What this task involves - Render every line of the records below as a Markdown table with two columns, Row and Entry, where Row gives each line's number. Leave out any blank lines.

─── Provided records ───

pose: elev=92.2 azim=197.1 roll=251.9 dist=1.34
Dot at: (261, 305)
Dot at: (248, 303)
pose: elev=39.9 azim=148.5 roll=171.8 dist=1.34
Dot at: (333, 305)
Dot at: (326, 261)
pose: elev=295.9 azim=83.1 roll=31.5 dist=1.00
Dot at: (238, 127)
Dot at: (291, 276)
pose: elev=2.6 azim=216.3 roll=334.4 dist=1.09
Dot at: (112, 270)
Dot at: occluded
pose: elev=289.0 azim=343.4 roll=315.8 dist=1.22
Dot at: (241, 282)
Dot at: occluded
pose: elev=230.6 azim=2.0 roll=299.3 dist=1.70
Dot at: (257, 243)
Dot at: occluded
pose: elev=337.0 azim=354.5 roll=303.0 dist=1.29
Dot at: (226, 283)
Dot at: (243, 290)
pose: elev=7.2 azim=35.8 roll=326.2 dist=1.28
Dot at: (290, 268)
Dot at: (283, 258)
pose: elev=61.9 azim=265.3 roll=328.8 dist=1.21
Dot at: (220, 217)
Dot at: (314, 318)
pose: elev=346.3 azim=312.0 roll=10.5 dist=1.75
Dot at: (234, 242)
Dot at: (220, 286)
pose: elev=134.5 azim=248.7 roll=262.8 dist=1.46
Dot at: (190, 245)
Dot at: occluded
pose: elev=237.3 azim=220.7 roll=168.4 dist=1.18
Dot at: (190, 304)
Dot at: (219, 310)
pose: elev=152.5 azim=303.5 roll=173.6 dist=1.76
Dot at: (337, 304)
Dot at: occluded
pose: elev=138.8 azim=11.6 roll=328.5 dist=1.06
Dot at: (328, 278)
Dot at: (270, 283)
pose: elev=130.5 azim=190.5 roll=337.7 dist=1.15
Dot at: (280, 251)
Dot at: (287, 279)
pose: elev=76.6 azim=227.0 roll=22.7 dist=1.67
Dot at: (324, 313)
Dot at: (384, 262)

───

Task response -
| Row | Entry |
|---|---|
| 1 | pose: elev=92.2 azim=197.1 roll=251.9 dist=1.34 |
| 2 | Dot at: (261, 305) |
| 3 | Dot at: (248, 303) |
| 4 | pose: elev=39.9 azim=148.5 roll=171.8 dist=1.34 |
| 5 | Dot at: (333, 305) |
| 6 | Dot at: (326, 261) |
| 7 | pose: elev=295.9 azim=83.1 roll=31.5 dist=1.00 |
| 8 | Dot at: (238, 127) |
| 9 | Dot at: (291, 276) |
| 10 | pose: elev=2.6 azim=216.3 roll=334.4 dist=1.09 |
| 11 | Dot at: (112, 270) |
| 12 | Dot at: occluded |
| 13 | pose: elev=289.0 azim=343.4 roll=315.8 dist=1.22 |
| 14 | Dot at: (241, 282) |
| 15 | Dot at: occluded |
| 16 | pose: elev=230.6 azim=2.0 roll=299.3 dist=1.70 |
| 17 | Dot at: (257, 243) |
| 18 | Dot at: occluded |
| 19 | pose: elev=337.0 azim=354.5 roll=303.0 dist=1.29 |
| 20 | Dot at: (226, 283) |
| 21 | Dot at: (243, 290) |
| 22 | pose: elev=7.2 azim=35.8 roll=326.2 dist=1.28 |
| 23 | Dot at: (290, 268) |
| 24 | Dot at: (283, 258) |
| 25 | pose: elev=61.9 azim=265.3 roll=328.8 dist=1.21 |
| 26 | Dot at: (220, 217) |
| 27 | Dot at: (314, 318) |
| 28 | pose: elev=346.3 azim=312.0 roll=10.5 dist=1.75 |
| 29 | Dot at: (234, 242) |
| 30 | Dot at: (220, 286) |
| 31 | pose: elev=134.5 azim=248.7 roll=262.8 dist=1.46 |
| 32 | Dot at: (190, 245) |
| 33 | Dot at: occluded |
| 34 | pose: elev=237.3 azim=220.7 roll=168.4 dist=1.18 |
| 35 | Dot at: (190, 304) |
| 36 | Dot at: (219, 310) |
| 37 | pose: elev=152.5 azim=303.5 roll=173.6 dist=1.76 |
| 38 | Dot at: (337, 304) |
| 39 | Dot at: occluded |
| 40 | pose: elev=138.8 azim=11.6 roll=328.5 dist=1.06 |
| 41 | Dot at: (328, 278) |
| 42 | Dot at: (270, 283) |
| 43 | pose: elev=130.5 azim=190.5 roll=337.7 dist=1.15 |
| 44 | Dot at: (280, 251) |
| 45 | Dot at: (287, 279) |
| 46 | pose: elev=76.6 azim=227.0 roll=22.7 dist=1.67 |
| 47 | Dot at: (324, 313) |
| 48 | Dot at: (384, 262) |